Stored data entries
^^^^^^^^

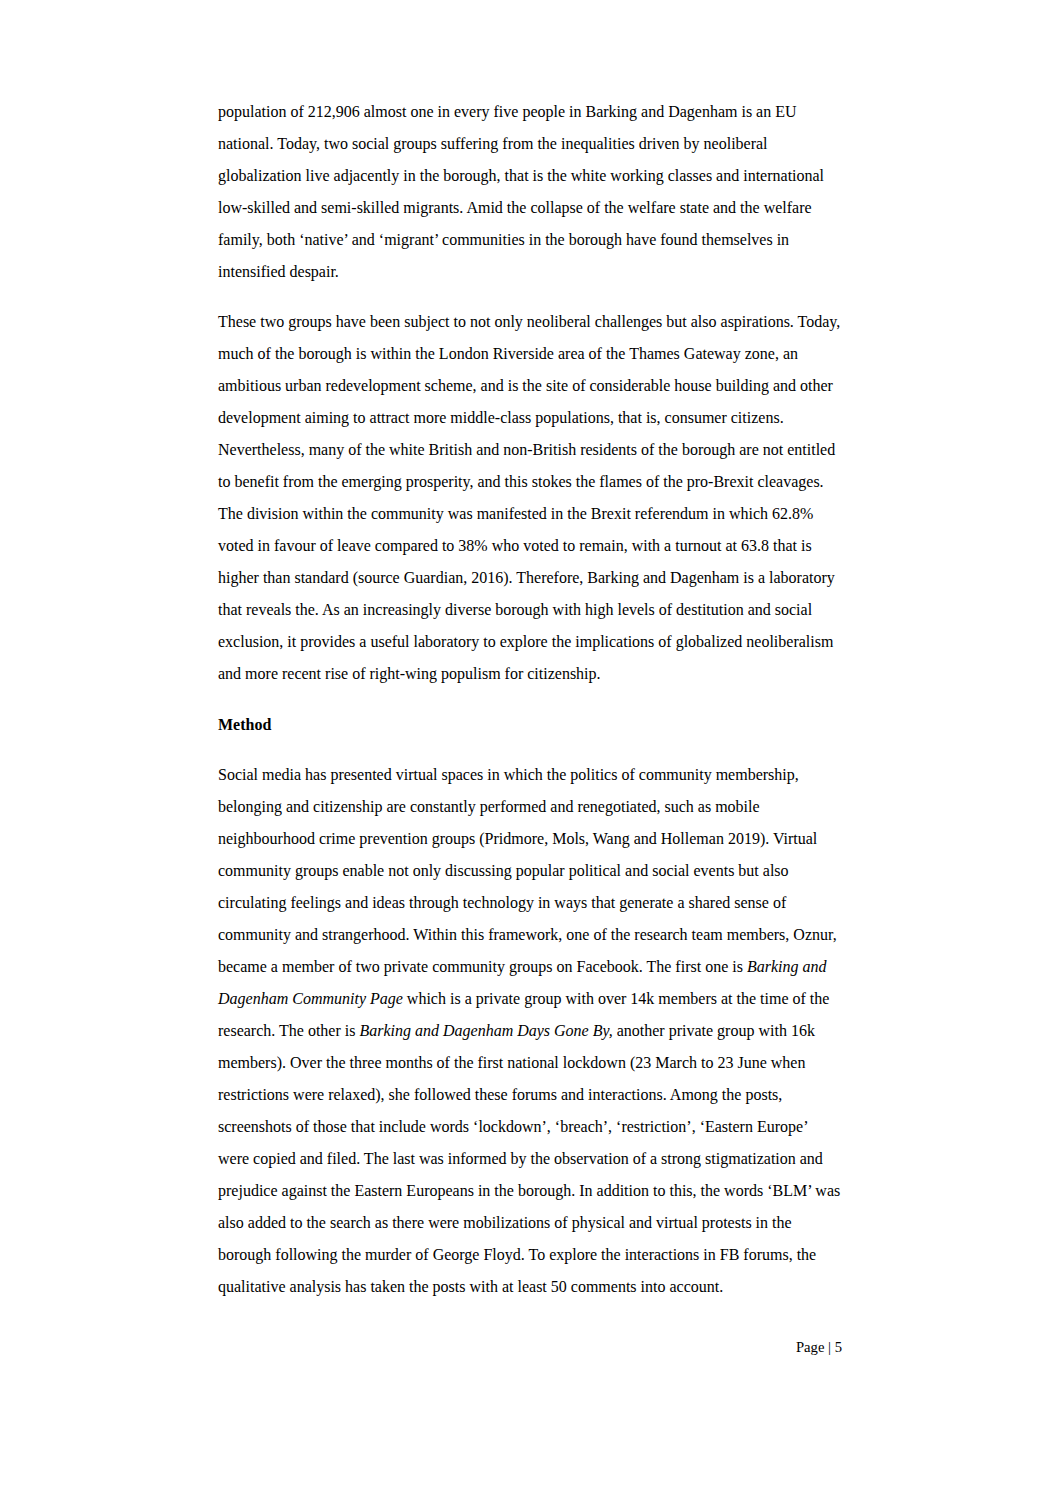population of 212,906 almost one in every five people in Barking and Dagenham is an EU national. Today, two social groups suffering from the inequalities driven by neoliberal globalization live adjacently in the borough, that is the white working classes and international low-skilled and semi-skilled migrants. Amid the collapse of the welfare state and the welfare family, both ‘native’ and ‘migrant’ communities in the borough have found themselves in intensified despair.
These two groups have been subject to not only neoliberal challenges but also aspirations. Today, much of the borough is within the London Riverside area of the Thames Gateway zone, an ambitious urban redevelopment scheme, and is the site of considerable house building and other development aiming to attract more middle-class populations, that is, consumer citizens. Nevertheless, many of the white British and non-British residents of the borough are not entitled to benefit from the emerging prosperity, and this stokes the flames of the pro-Brexit cleavages. The division within the community was manifested in the Brexit referendum in which 62.8% voted in favour of leave compared to 38% who voted to remain, with a turnout at 63.8 that is higher than standard (source Guardian, 2016). Therefore, Barking and Dagenham is a laboratory that reveals the. As an increasingly diverse borough with high levels of destitution and social exclusion, it provides a useful laboratory to explore the implications of globalized neoliberalism and more recent rise of right-wing populism for citizenship.
Method
Social media has presented virtual spaces in which the politics of community membership, belonging and citizenship are constantly performed and renegotiated, such as mobile neighbourhood crime prevention groups (Pridmore, Mols, Wang and Holleman 2019). Virtual community groups enable not only discussing popular political and social events but also circulating feelings and ideas through technology in ways that generate a shared sense of community and strangerhood. Within this framework, one of the research team members, Oznur, became a member of two private community groups on Facebook. The first one is Barking and Dagenham Community Page which is a private group with over 14k members at the time of the research. The other is Barking and Dagenham Days Gone By, another private group with 16k members). Over the three months of the first national lockdown (23 March to 23 June when restrictions were relaxed), she followed these forums and interactions. Among the posts, screenshots of those that include words ‘lockdown’, ‘breach’, ‘restriction’, ‘Eastern Europe’ were copied and filed. The last was informed by the observation of a strong stigmatization and prejudice against the Eastern Europeans in the borough. In addition to this, the words ‘BLM’ was also added to the search as there were mobilizations of physical and virtual protests in the borough following the murder of George Floyd. To explore the interactions in FB forums, the qualitative analysis has taken the posts with at least 50 comments into account.
Page | 5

^^^^^^^^

Copy all of the data word for word, and keep the pictures out of it.

#### Result of the exercise:
population of 212,906 almost one in every five people in Barking and Dagenham is an EU national. Today, two social groups suffering from the inequalities driven by neoliberal globalization live adjacently in the borough, that is the white working classes and international low-skilled and semi-skilled migrants. Amid the collapse of the welfare state and the welfare family, both ‘native’ and ‘migrant’ communities in the borough have found themselves in intensified despair.
These two groups have been subject to not only neoliberal challenges but also aspirations. Today, much of the borough is within the London Riverside area of the Thames Gateway zone, an ambitious urban redevelopment scheme, and is the site of considerable house building and other development aiming to attract more middle-class populations, that is, consumer citizens. Nevertheless, many of the white British and non-British residents of the borough are not entitled to benefit from the emerging prosperity, and this stokes the flames of the pro-Brexit cleavages. The division within the community was manifested in the Brexit referendum in which 62.8% voted in favour of leave compared to 38% who voted to remain, with a turnout at 63.8 that is higher than standard (source Guardian, 2016). Therefore, Barking and Dagenham is a laboratory that reveals the. As an increasingly diverse borough with high levels of destitution and social exclusion, it provides a useful laboratory to explore the implications of globalized neoliberalism and more recent rise of right-wing populism for citizenship.
Method
Social media has presented virtual spaces in which the politics of community membership, belonging and citizenship are constantly performed and renegotiated, such as mobile neighbourhood crime prevention groups (Pridmore, Mols, Wang and Holleman 2019). Virtual community groups enable not only discussing popular political and social events but also circulating feelings and ideas through technology in ways that generate a shared sense of community and strangerhood. Within this framework, one of the research team members, Oznur, became a member of two private community groups on Facebook. The first one is Barking and Dagenham Community Page which is a private group with over 14k members at the time of the research. The other is Barking and Dagenham Days Gone By, another private group with 16k members). Over the three months of the first national lockdown (23 March to 23 June when restrictions were relaxed), she followed these forums and interactions. Among the posts, screenshots of those that include words ‘lockdown’, ‘breach’, ‘restriction’, ‘Eastern Europe’ were copied and filed. The last was informed by the observation of a strong stigmatization and prejudice against the Eastern Europeans in the borough. In addition to this, the words ‘BLM’ was also added to the search as there were mobilizations of physical and virtual protests in the borough following the murder of George Floyd. To explore the interactions in FB forums, the qualitative analysis has taken the posts with at least 50 comments into account.
Page | 5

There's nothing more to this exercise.